Cavendish crashed out of the Tour de France on the first day, when the race finished in his mother’s hometown of Harrogate, England. A separated right shoulder meant that he could only return to racing on August 8 and could not enjoy a full season. He crashed again in the Tour of Britain’s second stage.
The 29-year-old won 11 times in 2014 compared to 19 the year prior and 23 times in 2009. In 2010, he also won 11 times, but that included five Tour stage wins. In terms of wins, 2014 was his worst season since “Cav” began as a stagiaire with T-Mobile/Telekom in 2006.
In that time, several sprint stars emerged, including Marcel Kittel (Giant-Shimano). The blond German is now considered cycling’s golden boy when it comes to sprints. He dominated the Tour’s flat finishes this year, picking up four wins, and taking home 13 victories for 2014.

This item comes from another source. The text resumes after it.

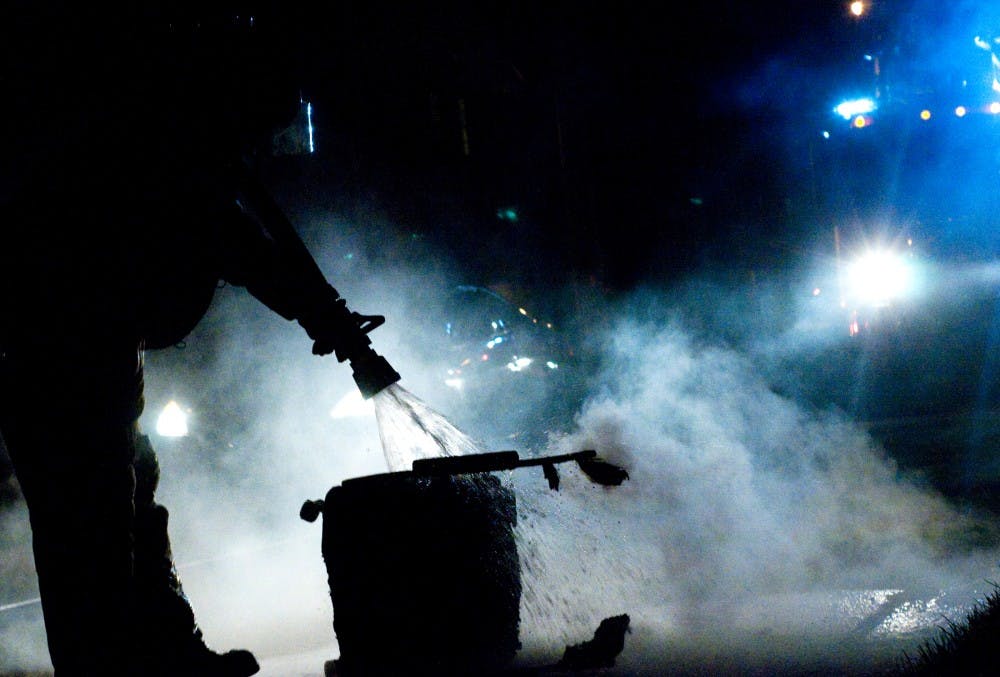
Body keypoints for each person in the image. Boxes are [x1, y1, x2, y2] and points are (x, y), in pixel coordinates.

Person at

The track could be Cavendish’s path back to gold. Tuesday night, on the 167-meter Kuipke velodrome, he will pair with five-time Gent winner Keisse. The six-day runs through Sunday, November 23. Cavendish will also race the Zurich Six-Day, November 26-29, with Keisse.
“Of course, I’m also a little nervous, not knowing full well what the coming days will bring. At the moment, I really can’t say what a realistic goal is,” Cavendish said.

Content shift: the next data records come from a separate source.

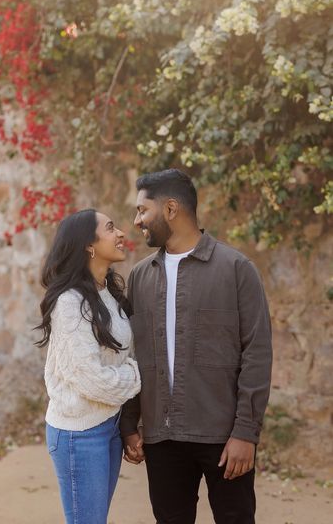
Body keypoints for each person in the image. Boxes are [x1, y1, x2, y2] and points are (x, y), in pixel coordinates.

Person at [120, 169, 272, 524]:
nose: (137, 221)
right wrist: (130, 424)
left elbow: (257, 353)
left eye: (143, 210)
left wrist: (246, 433)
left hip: (224, 437)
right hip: (161, 438)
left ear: (171, 209)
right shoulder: (140, 277)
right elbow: (130, 355)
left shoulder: (236, 269)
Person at [35, 208, 141, 524]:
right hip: (78, 435)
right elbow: (91, 379)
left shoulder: (107, 292)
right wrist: (140, 374)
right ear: (88, 245)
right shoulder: (70, 303)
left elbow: (120, 359)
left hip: (108, 424)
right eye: (110, 227)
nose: (121, 232)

“I currently do not have the condition that I had at the start of the Tour, but I have trained as much as possible in the past weeks. I also have a past as a track rider, and that is something you don’t ever lose.”
Cavendish raced in Gent’s Citadel Park in 2005 with Rob Hayles and in 2007 with Brad Wiggins, when they placed 10th. In 2008, Cavendish and Wiggins won the gold medal in the Madison at the world championships and had a disappointing ninth place in the Madison at the Beijing Olympics.
That year, 2008, was the last that Cavendish raced on the track seriously, even if he returned briefly for a Revolution Series in 2011 and the International Belgian Open in 2013.
Gent, however, could be a launchpad for the 2016 Rio Games and the missing Olympic gold medal in Cavendish’s long palmarès that includes 25 Tour stages, Milano-Sanremo, and the road race world title.
Cavendish explained that the Gent Six-Day has “nothing to do with Rio” but British daily, The Telegraph reported that he is considering going to Brazil to participate in the omnium.
“I’ve no idea yet,” Cavendish said in The Telegraph. “My short-term goal is returning to be dominant at the Tour de France. That is kind of taking up all of my focus right now.”
After Gent and Zurich, Cavendish will meet with his Omega Pharma team in December and plan the 2015 season.